Ja, dieses England der guten, alten Zeit und dann auch noch auf dem Land: Heizungen gibt es noch nicht, nur hin und wieder Autos, die noch angekurbelt werden müssen, gelegentlich wie heutzutage verunfallen, aber nie irgendeine Panne haben. Da wird Tee getrunken, jederzeit, immer, wenn jemand zu Besuch kommt und dann auch noch stets am Nachmittag gegen fünf Uhr. Bier aber gibt es abends im Pub und nur für die Männer. Frauen gehören da nicht hin. Die Damen sind noch stolz und können sehr spitze Bemerkungen machen, die Männer sind grob, tragen schwere, schmierige Stiefel, Cordhosen und andere englische Trachten. Mit der Polizei spricht man nicht, man weist ihr die Tür und verbietet sich Unverschämtheiten wie sachdienliche Fragen. Der lokale Wirt wirft den Polizisten sogar gern wegen Geschäftsschädigung aus dem Haus. Es gibt Orte, bevorzugt kleine Wäldchen, zu denen man nicht geht, weil da die Sachsen einen Haufen Kelten gemeuchelt haben und es dort bis heute spukt. Naheliegend nebelt es viel und es regnet auch - wenn es nicht im Buch steht, wird's wenigstens immer mitassoziiert. Alles macht einen recht frostigen Eindruck, so frostig, dass man froh ist um die eigene Zentralheizung und das Leben in der Stadt.

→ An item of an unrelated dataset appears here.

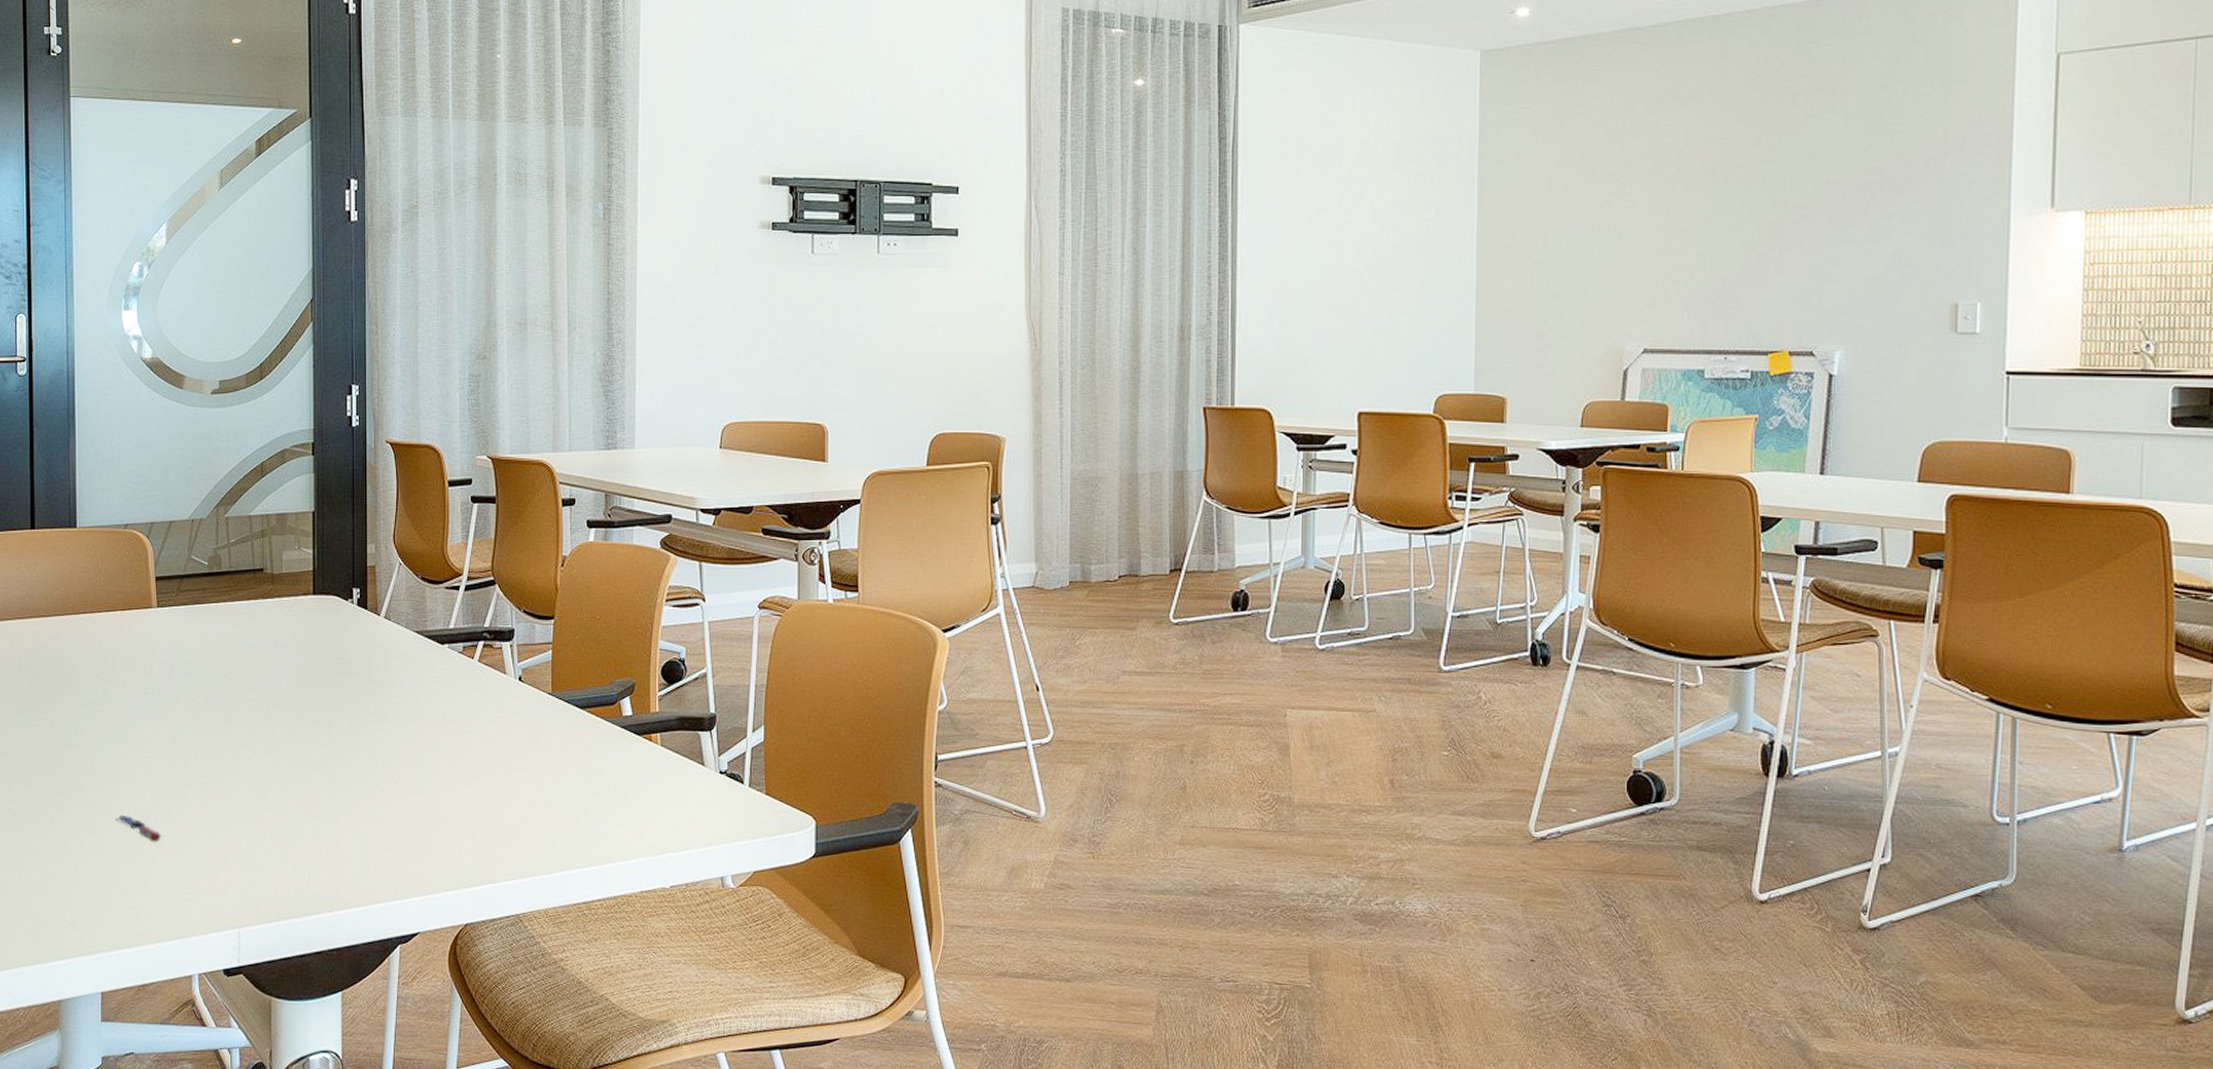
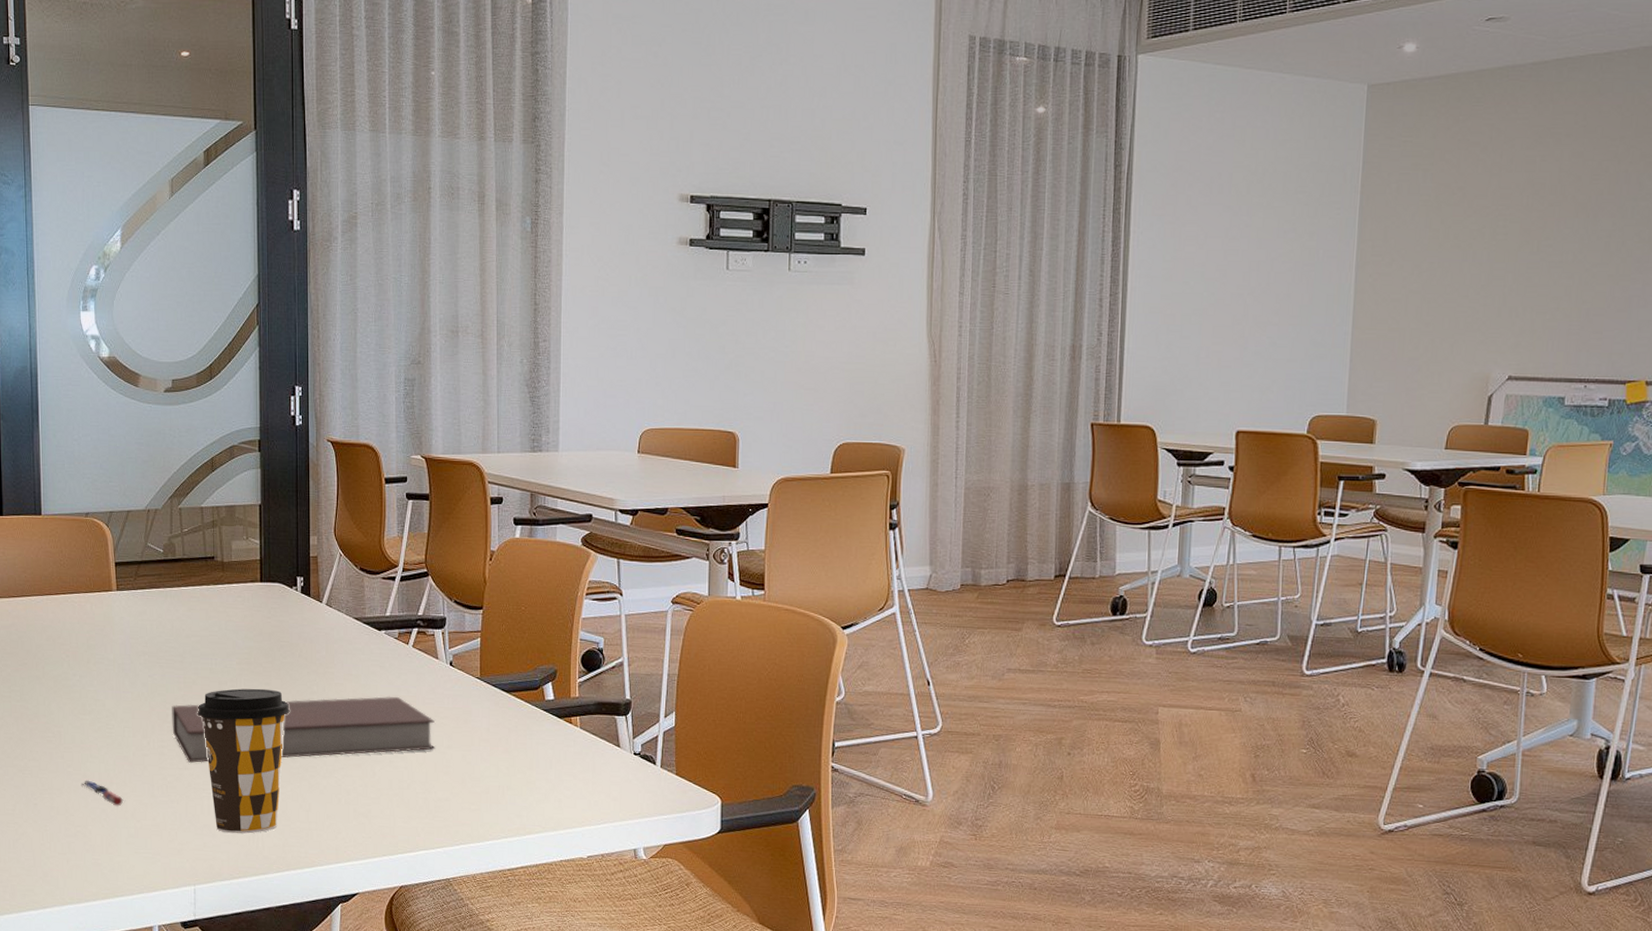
notebook: none [216,715,504,794] -> present [172,696,436,764]
coffee cup: none [243,710,345,871] -> present [197,688,290,834]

Heimeliges Gruseln ist also angesagt, wenn Constable Hensley sich auf den Weg nach Frith's Wood macht, um dort nach etwas zu suchen - nach einer Leiche natürlich. Und es wundert kein bisschen, wenn er dabei einen Pfeil in den Rücken geschossen bekommt, der ihn von diesem Ansinnen abhält. Warum Inspektor Rutledge aus London ins ferne Dudlington geschickt wird, um das Attentat auf den Constable aufzuklären, ist auch nicht ganz klar. Der Polizeichef hat offensichtlich ein besonderes Interesse an Hensley, vielleicht wegen gemeinsamer Untaten in der Vergangenheit? Ein doppeltes Rätsel also: der Mordversuch an dem Constable und die besondere Fürsorge des Chefs für einen einfachen Polizisten, den er vor einiger Zeit von der Stadt aufs Land versetzt hat.

Rutledge selbst ist einer Bedrohung ausgesetzt, von der er nicht weiß, woher sie kommt. Hülsen von Maschinengewehrpatronen werden ihm zugespielt, es wird auf ihn geschossen, ein Lastwagen versucht ihn zu überrollen. Gibt es irgendeinen Zusammenhang?

Dabei bleibt es nicht, denn Rutledge stößt auf den Fall einer vermissten jungen Frau, nach der der Constable anscheinend gesucht hat. Er stößt auf ihre vermisste Mutter, er findet eine Leiche, aber weiß bis zum Schluss nicht, was das alles miteinander zu tun hat. Wenn es denn irgendwie zusammenhängt.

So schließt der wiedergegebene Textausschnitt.